There is a question that I have heard time and time again, the question of if a husband can rape a wife. The answer is simple, of course. Marriage is not a 24/7 access card to sex neither is it an ownership contract. This is a sickening mentality a lot of Nigerian men suffer from. We are aware of thousands of domestic abuse cases, both in marriages and relationship around the world. It all boils down to consent. Consent is permission for something to happen or agreement to do something. It is a simple clear cut definition, easy enough for anyone to understand but it can be simplified further, YES OR NO. It does not matter if the woman gave you all the signs, if she is wearing a short dress, if she has spoken to you provocatively or if the act is about to begin the point, if she says no, that is all a men needs to hear to stop immediately.

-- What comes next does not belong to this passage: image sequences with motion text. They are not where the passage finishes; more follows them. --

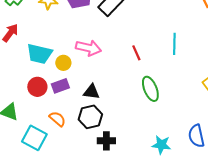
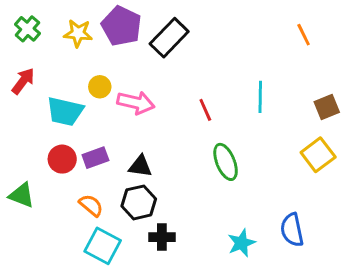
yellow circle: (63, 63) -> (100, 87), moved
cyan square: (34, 138) -> (103, 246), moved
cyan star: (161, 145) -> (241, 243), turned -30

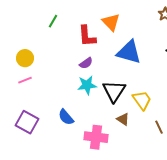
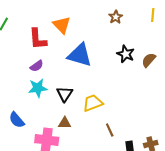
black triangle: (114, 91) -> (65, 94), size x0.7
yellow trapezoid: (142, 100) -> (93, 103), turned -75
brown triangle: (123, 119) -> (65, 123), moved, turned -32

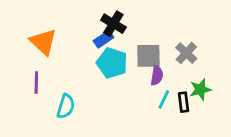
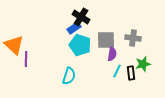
orange triangle: (43, 42) -> (14, 45), moved
gray cross: (186, 53) -> (133, 38), turned -35
cyan semicircle: (66, 106) -> (69, 76), moved

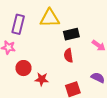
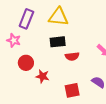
black rectangle: (71, 34) -> (58, 42), moved
red semicircle: (68, 55) -> (72, 56), turned -96

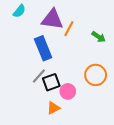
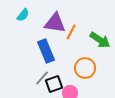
green arrow: (99, 37) -> (100, 40), size x1.5
orange circle: (96, 75) -> (85, 68), moved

Men rape vulnerable drunk women. This has become a norm in party cities like Lagos. These men should not remove themselves from the rapist category. You are still a rapist. Taking a step further, there are scenarios were a woman isn’t able to say no but her entire demeanor is screaming no. Men are not stupid creatures, although they feign ignorance. I believe men know very well when a woman is reluctant or unwilling to entertain sexual advances. For both the man and woman’s safety, always be sure both parties are willing to engage in sexual acts to avoid “stories that touch”. This fight is not just for women, our men need to join us in arms and fight against rape and sexual violence in this nation. It affects us all. Our sisters, our friends and our daughters need us now more than ever.